Mo paused in front of the door, edging it open with the toe of his shoe. “Hello?”
His voice echoed in the high-ceilinged foyer. No answer. He shrugged and stepped inside. The interior of the house was a marvel of Victorian excess. Several different decades’ worth of wallpaper layers were in the process of being stripped away to the bare plaster walls. Overhead, an enormous chandelier dripping with dusty crystals and frosted glass globes swung from a ceiling decorated with crumbling but intricate plaster ornamentation.

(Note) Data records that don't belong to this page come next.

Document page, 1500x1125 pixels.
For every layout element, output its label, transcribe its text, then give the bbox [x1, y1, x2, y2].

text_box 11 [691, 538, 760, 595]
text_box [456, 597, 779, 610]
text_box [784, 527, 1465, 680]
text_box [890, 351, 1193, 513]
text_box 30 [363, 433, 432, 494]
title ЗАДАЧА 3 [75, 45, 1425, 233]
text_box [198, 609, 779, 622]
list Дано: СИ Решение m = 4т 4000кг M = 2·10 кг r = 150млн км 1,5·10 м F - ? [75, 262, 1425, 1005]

“Place is a money pit,” Mo muttered, but the contrast between the before and after could be amazing. He walked toward the back of the house. Looking up, the view was of ceilings with gaping holes; underfoot were floors of oak parquet laid in a herringbone pattern, nearly obscured with decades of blackened varnish.

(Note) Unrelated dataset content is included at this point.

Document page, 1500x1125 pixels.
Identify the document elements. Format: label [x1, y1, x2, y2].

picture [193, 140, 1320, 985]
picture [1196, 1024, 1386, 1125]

“Nice.” He kept walking, passing what had obviously once been a bathroom. The old penny tile floor was filthy, and the only remaining fixture was a claw-foot bathtub filled with fallen plaster fragments. Exposed pipes poked up through the floor.
At the end of the hallway he spied the wide opening to what would obviously be the kitchen. He stood in the doorway, studying the scene. It had high, water-stained ceilings and walls that had also been stripped to the studs. The floor featured layers upon layers of linoleum, some of which had been peeled all the way down to the subfloor.
Mo took a couple of steps into the kitchen and suddenly, the world seemed to crumble beneath his feet. He heard wood splintering and reached out, in vain, to try to break his fall. Then, darkness.
The last thing he remembered hearing was an outraged voice screeching, right in his ear, “What the hell?”
* * *
Hattie scooted on her butt as far under the house as she could, looking for the source of the broken pipe. She thought she was now directly beneath the kitchen, but it was damp and dank, and her flashlight beam picked out a maze of corroded cast-iron piping that had been dug out to expose the line.
She heard footfalls overhead.
“Cass?” But these footsteps were too heavy to be coming from skinny-as-a-rail Cass. Maybe Ronnie had a change of heart? Surely he’d know better than to walk into the kitchen where termites had laid waste to those floor joists.
Thunk. Chunks of rotted wood and linoleum and more than a century’s worth of unspeakable debris rained down onto her face. Followed by a body. A large, living body, which landed directly on top of her.
“What the hell?” she shrieked.
In the dim light she could see that the body was a man.
“Uuuhhhh,” he moaned. His face was beside hers, and he looked dazed.
“Get offa me,” Hattie said through clenched teeth. With effort, she managed to roll him sideways, until he was lying flat on his back in the muck beneath the house.
She heard footsteps again. “Hattie?” Cass’s head poked through the hole in the kitchen floor. She pointed the beam of the flashlight at her friend, and then at the prone body of the intruder, who was groaning and also trying to sit up. “Who’s the guy? And what the hell is going on down there?”
“Damned if I know,” Hattie said. She held out a hand to her best friend. “Come on. Get me outta here. Ronnie was right. The pipes are toast.” She pointed at the stranger. “And so is this guy. Call the cops. Looks like we trapped us a scrap bandit.”